The joyous production features dozens of robed singers and professional and volunteer instrumentalists as Olmstead directs his cantata with the enthusiasm of a child on Christmas morning.

“He gets so excited, he can hardly contain himself,” says Nancy Warren, 62, who sings alto in the choir.

The event draws a capacity crowd to Central Christian Church for what has become an important community tradition.

“Lots of churches do Christmas cantatas, but they buy the music from a publisher somewhere,” says the Rev. Dennis Voth, 56, the church’s pastor. “To have the distinction of being able to offer our own original production, that’s pretty special.”

Olmstead has loved music since his mother taught him to play the family’s upright piano as a boy. Today, he composes on a Kimball Spinet and a Yamaha keyboard. He also plays banjo and guitar.

“Writing the Christmas cantata is how Vic exhibits his faith,” says his wife Judy, 63, vice president of a local community bank. “He works on it all year long, even during commercials when we’re watching TV. He starts composing in January, soon after the last one finishes.”

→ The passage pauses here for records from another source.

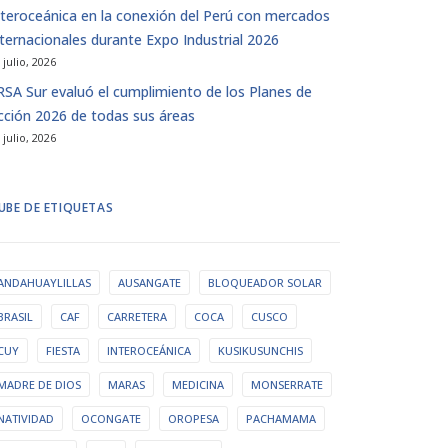
nteroceánica en la conexión del Perú con mercados
nternacionales durante Expo Industrial 2026
 julio, 2026
IRSA Sur evaluó el cumplimiento de los Planes de
cción 2026 de todas sus áreas
 julio, 2026
UBE DE ETIQUETAS
ANDAHUAYLILLAS
AUSANGATE
BLOQUEADOR SOLAR
BRASIL
CAF
CARRETERA
COCA
CUSCO
CUY
FIESTA
INTEROCEÁNICA
KUSIKUSUNCHIS
MADRE DE DIOS
MARAS
MEDICINA
MONSERRATE
NATIVIDAD
OCONGATE
OROPESA
PACHAMAMA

Olmstead says composing a different cantata each year to celebrate the unchanging Christmas story can be challenging, but that “God works in mysterious ways” by inspiring a phrase or melody to get him started.

The musical arrangements are written by Stephen Butler, 40, the music director at neighboring First Baptist Church of Arkansas City. “He’s brilliant,” Olmstead says about his treasured collaborator. “I could give him ‘Row, Row, Row Your Boat’ and he’d come back with the ‘Hallelujah Chorus’!”

The resulting production is a blessing for townspeople, including choir members who begin practicing on the cantata each October.

“His songs are always so cheerful and jazzy,” says Shirley Morrison, 79, who sings soprano. “You get so enthused that it’s hard not to start dancing.”

Listeners feel the same way. “Every year I think it can’t possibly be better than last year’s, and every year Vic proves me wrong,” says Toni Trester, 57, a retired nurse who hasn’t missed a cantata.

As for motorists who wondered why the Sears repairman was singing so enthusiastically en route to his appointments, they can rest easy. Olmstead retired from Sears in 2010.

“Now, I hear music while riding the lawnmower,” he says.